Promising New Voices | First features at Sundance 2021




  Sundance is the playground for directorial debuts and the foundational steps of a career to blossom. Like any other year, despite taking place online, the 2021 entries showcased that same promise. There were so many stories to fall in love with this year, and today I wanted to highlight three feature directorial debuts from Sundance that caught my eye and made me curious to see the filmmaker's next steps in the industry.  

Ma Belle, My Beauty dir. by Marion Hill

93 mins | Drama, Romance 

The place where people fall in love, the south of France, is seen in all its romanticised beauty in Marion Hill's feature directorial-debut; Ma Belle, My Beauty. Shot in Anduze, the former polyamorous love-affair between Bertie, Lane and Fred burns anew during a brief reunion after the marriage of Bertie and Fred. Both written and directed by Marion Hill Ma Belle, My Beauty is a promising debut where desire blossoms secretly on cobbled pathways or in a single momentary glance. 


Idella Johnson and Hannah Pepper use the naturalism of Hill's script to paint an intricate portrait of a fraught affair and invite us to be part of it for a fleeting 93 minutes. It's romantic, sultry and grand with unobtrusive force. Hill allures with the same quality of a summer's evening in France and Ma Belle Ma Beauty will become a favourite of those who love to watch beautiful people fall for one another in a beautiful setting. 
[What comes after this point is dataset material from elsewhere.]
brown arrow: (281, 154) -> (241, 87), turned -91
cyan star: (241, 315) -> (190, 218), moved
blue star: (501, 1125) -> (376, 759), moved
El Planeta dir. by Amalia Ulman

79 mins | Drama, Comedy


Reminiscent of the late Agnes Varda's Cleo from 5 to 7 Amalia Ulman's feature debut, El Planeta is a black and white vision exploring contemporary ideals of wealth and influence. Starring, writing and directing, Amalia Ulman plays Leonor opposite her mother, Ale Ulman as María. Together they show the intricate parallels of the mother/daughter dynamic, as similar as they are different, taking their coats off before they leave for the day. It is wonderfully off-beat and precise in its handling of money and dreams, drifting in a timeless ether where everything remains the same adjacent to everything changing.


It is as critical as it is idiosyncratic, diving deep into economic desire and its effect on lives, particularly for artists. María is in a purgatory-esque space where prison is no deterrent to her spending habits, and it is melancholic as it is funny to watch her share her ideas of it being a place of "free housing and food". Intimately capturing the romance and exhaustion that comes with being a daughter, together Amalia and her mother have made a beautiful hidden gem that'll be well-loved by those who find it. 
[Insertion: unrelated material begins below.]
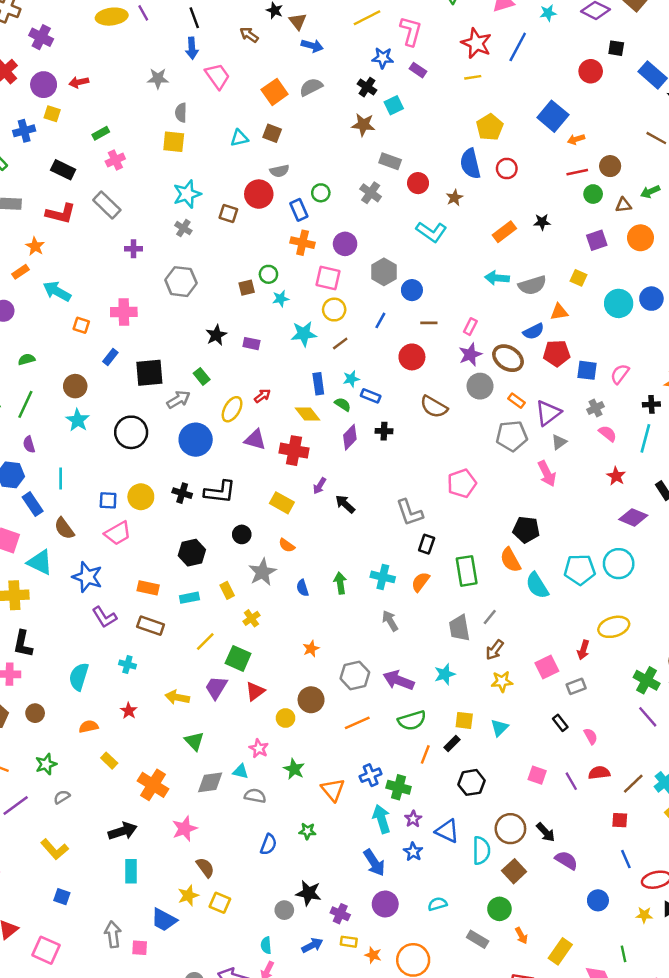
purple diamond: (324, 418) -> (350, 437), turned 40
On the Count of Three dir. by Jerrod Carmichael

84 mins | Drama, Dark Comedy


Slightly more experienced in that this is Jerrod Carmichael's first theatrical feature as opposed to a film made for television, On the Count of Three showcases Carmichael's skill as both actor and director. Written by Ari Katcher and Ryan Welch, the film received the Waldo Salt Screenwriting Award at this year's festival for its darkly comic, but beautifully crafted screenplay. 
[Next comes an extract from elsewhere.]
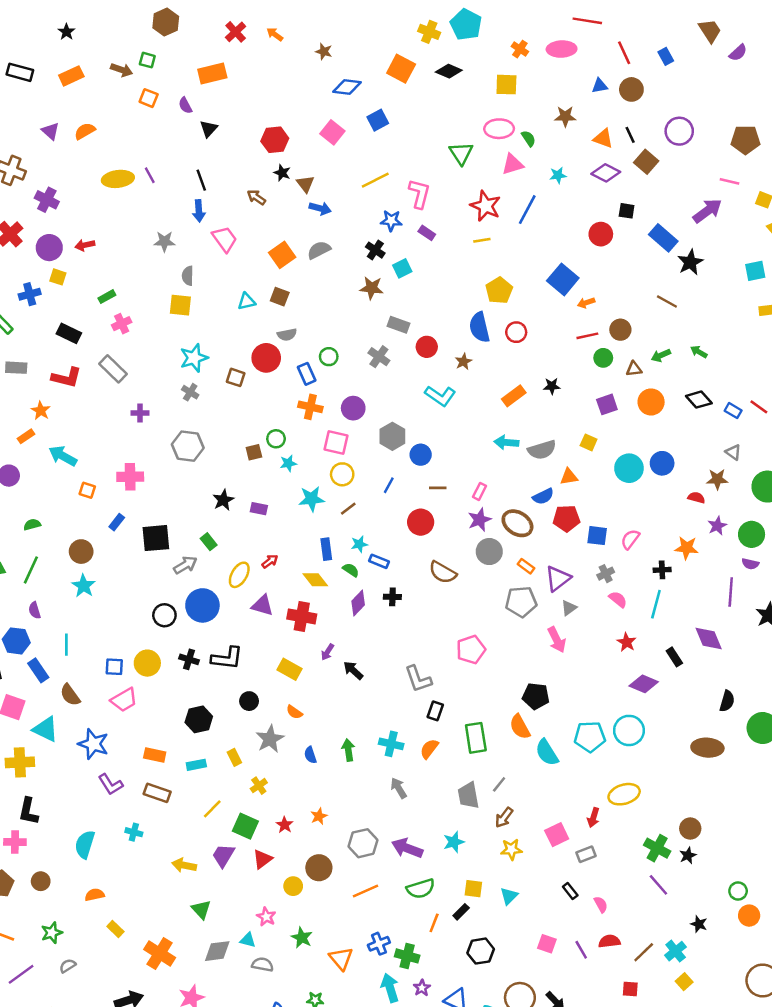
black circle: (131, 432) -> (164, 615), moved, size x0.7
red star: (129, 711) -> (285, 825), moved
Best friends Val and Kevin mutually agree to end their lives at the end of the day and spend the last together in an initially unextraordinary way that spirals out of control. Both Carmichael and his co-star Christopher Abbott demonstrate the power of performance and what it can do when discussing topics as brutal and painful as mental health and suicidal tendencies. There's some painstakingly crushing attention to detail in On the Count of Three, from things as small as music choice to quiet asides from various characters. All of it works, all of it is deeply cared for by its director.